All the data should be repeated exactly. Any image in it is left out.

Dataset extract Start Marker

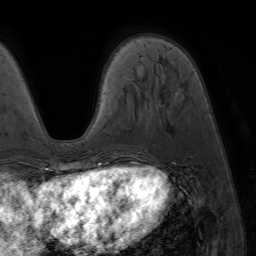
Breast MRI (dynamic contrast-enhanced), one axial slice; slice 19 of 64 in the series (ordered by position); cropped to one breast; dynamic contrast-enhanced series, time point 2 of 7 at this slice position (early post-contrast); 1.5 T; TE 4.2 ms, TR 6.8 ms; 2.5 mm slice thickness; 256 × 256 image matrix, field of view 230 × 230 mm. Female patient.
Structures marked on this image (semi-automatically segmented with operator editing):
- enhancing-tissue mask used for the functional tumour volume (all voxels passing the contrast-enhancement thresholds inside the analysis volume; usually the tumour): bounding box [x1, y1, x2, y2] px = [86, 170, 94, 173]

Dataset extract End Marker

Solution to the exercise:
Breast MRI (dynamic contrast-enhanced), one axial slice; slice 19 of 64 in the series (ordered by position); cropped to one breast; dynamic contrast-enhanced series, time point 2 of 7 at this slice position (early post-contrast); 1.5 T; TE 4.2 ms, TR 6.8 ms; 2.5 mm slice thickness; 256 × 256 image matrix, field of view 230 × 230 mm. Female patient.
Structures marked on this image (semi-automatically segmented with operator editing):
- enhancing-tissue mask used for the functional tumour volume (all voxels passing the contrast-enhancement thresholds inside the analysis volume; usually the tumour): bounding box [x1, y1, x2, y2] px = [86, 170, 94, 173]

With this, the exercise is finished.